International career
- Years: Team / Apps / (Points)
- 1971–74: Australia / 13 / (31)

= Jeff McLean (rugby union) =

Australian rugby union international

Jeffrey James McLean (26 January 1947 — 6 August 2010) was an Australian rugby union international.

McLean is the grandson of dual-code international Doug McLean and elder brother of Wallabies fly-half/fullback Paul McLean. Two uncles and a cousin were also capped for the Wallabies.

Born in Ipswich, Queensland, McLean attended St Edmund's College, Ipswich and growing up primarily competed in athletics. A member of the Mayne Harriers Athletics Club, McLean specialised in sprint races, with his 10.4 second effort in the 100 metres earning him selection for the Commonwealth Games trials.

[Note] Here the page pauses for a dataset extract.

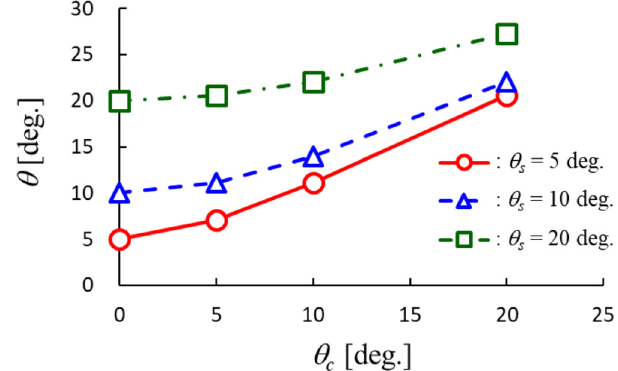
Fig. 9. In fl uence of u s and u c on u .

McLean, a winger, began his rugby career with Brothers Old Boys and was soon chosen to make his representative debut for Queensland. On the back of a two-try performance for Queensland against the touring Springboks in 1971, McLean made his Wallabies debut in Brisbane and gained a total of 13 caps in a three-year international career. He accumulated 85 points on the 1972 tour of New Zealand (including non-capped matches) and scored two tries against the All Blacks in Christchurch. His brother Paul made his Test debut in McLean's final Wallabies appearance in 1974.

A publican by profession, McLean died of cancer in 2010, aged 63.